The worst of all the wickednesses which may spring from marine insurance is, of course, the crime of barratry, which means the wrecking of ships in order to obtain the insurance money. There is barratry in Mr. Noble's new novel, but we cannot help feeling that the introduction of this exceptional crime, as well as the rather unreal figure who practises it, deplorably divides the interest of the reader. Barratry is one thing, and no amount of precaution will prevent it—any more than Protection and Trusts and such like, which Mr. Noble appears to approve, will prevent murder ashore—but the avoidable dangers of using unseaworthy ships are quite another thing.

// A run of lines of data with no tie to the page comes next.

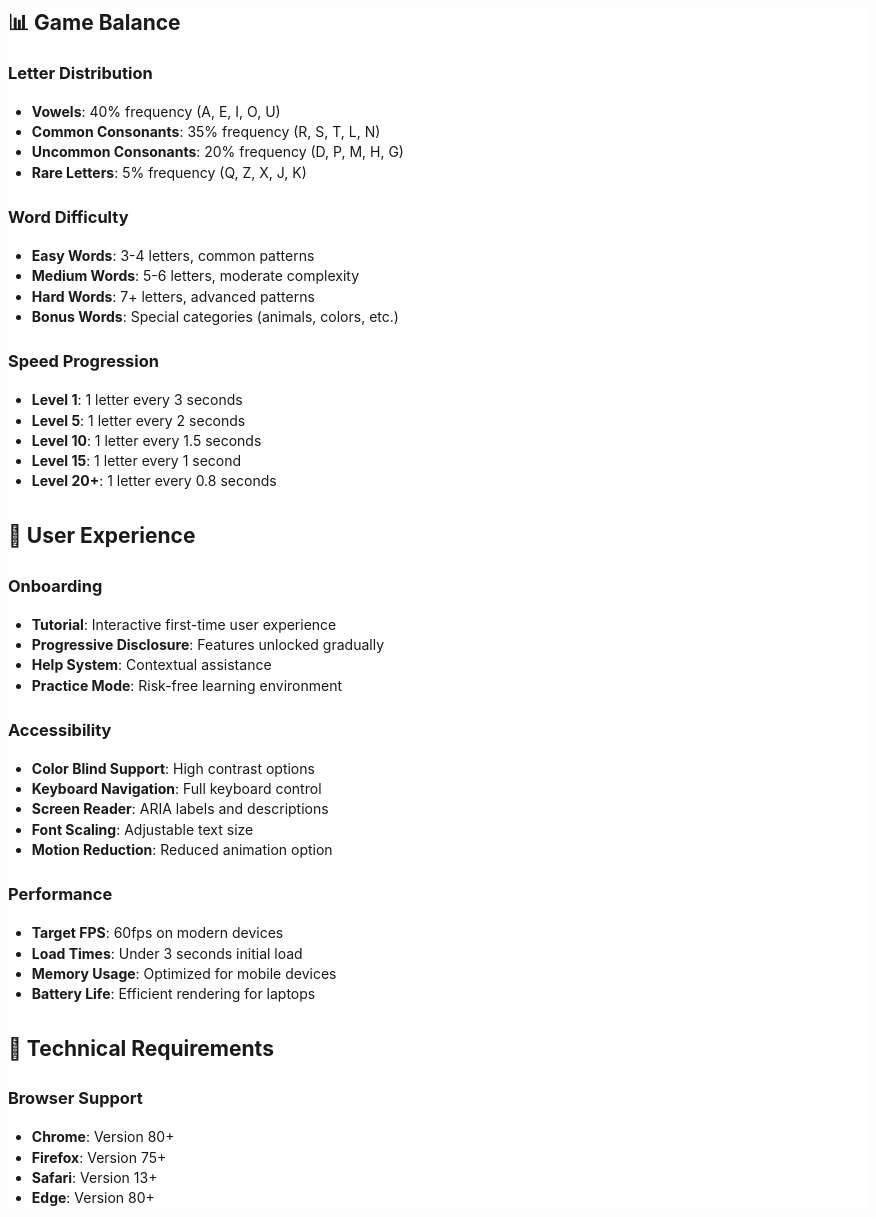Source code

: ## 📊 Game Balance

### Letter Distribution
- **Vowels**: 40% frequency (A, E, I, O, U)
- **Common Consonants**: 35% frequency (R, S, T, L, N)
- **Uncommon Consonants**: 20% frequency (D, P, M, H, G)
- **Rare Letters**: 5% frequency (Q, Z, X, J, K)

### Word Difficulty
- **Easy Words**: 3-4 letters, common patterns
- **Medium Words**: 5-6 letters, moderate complexity
- **Hard Words**: 7+ letters, advanced patterns
- **Bonus Words**: Special categories (animals, colors, etc.)

### Speed Progression
- **Level 1**: 1 letter every 3 seconds
- **Level 5**: 1 letter every 2 seconds
- **Level 10**: 1 letter every 1.5 seconds
- **Level 15**: 1 letter every 1 second
- **Level 20+**: 1 letter every 0.8 seconds

## 🎯 User Experience

### Onboarding
- **Tutorial**: Interactive first-time user experience
- **Progressive Disclosure**: Features unlocked gradually
- **Help System**: Contextual assistance
- **Practice Mode**: Risk-free learning environment

### Accessibility
- **Color Blind Support**: High contrast options
- **Keyboard Navigation**: Full keyboard control
- **Screen Reader**: ARIA labels and descriptions
- **Font Scaling**: Adjustable text size
- **Motion Reduction**: Reduced animation option

### Performance
- **Target FPS**: 60fps on modern devices
- **Load Times**: Under 3 seconds initial load
- **Memory Usage**: Optimized for mobile devices
- **Battery Life**: Efficient rendering for laptops

## 🔧 Technical Requirements

### Browser Support
- **Chrome**: Version 80+
- **Firefox**: Version 75+
- **Safari**: Version 13+
- **Edge**: Version 80+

Mr. Noble does not improve in the handling of his plots. In a story of this kind we are accustomed to find that the plot is a rather detached affair, introduced on sufferance, as it were, and in accordance with the venerable supposition that a high moral purpose requires relief. In our judgment, Mr. Noble has given us too much of this rather distracted plot of which the motives are not always clear. But the reader who refuses to let his attention wander through three parts of the book, and appreciates the exact value of young Brian Kenmore's presence on board the ' Ailsa Craig' (owned by Brian's father) at a notable crisis, will be richly, and even wonderfully, rewarded. The chapters in which the long- drawn-out fight of the overloaded tramp with the Atlantic storm is described are intense and moving to a degree seldom equalled. Mr. Conrad in Typhoon has done much the same thing ; has made his readers feel a sense of acute physical exhaustion, as though - they, too, had been bashed and hammered and rendered sick and breathless by the reiterated assaults of the sea. Mr. Conrad is not given, like Mr. Noble,
to occasional literary formlessness, but he cannot set fear and pity surging through us more surely. The narrative of the storm and wreck in Lords of the Sea is equal to Mr. Noble's own description of the hurricane off the Horn in The Grain Carriers. It is tremendous.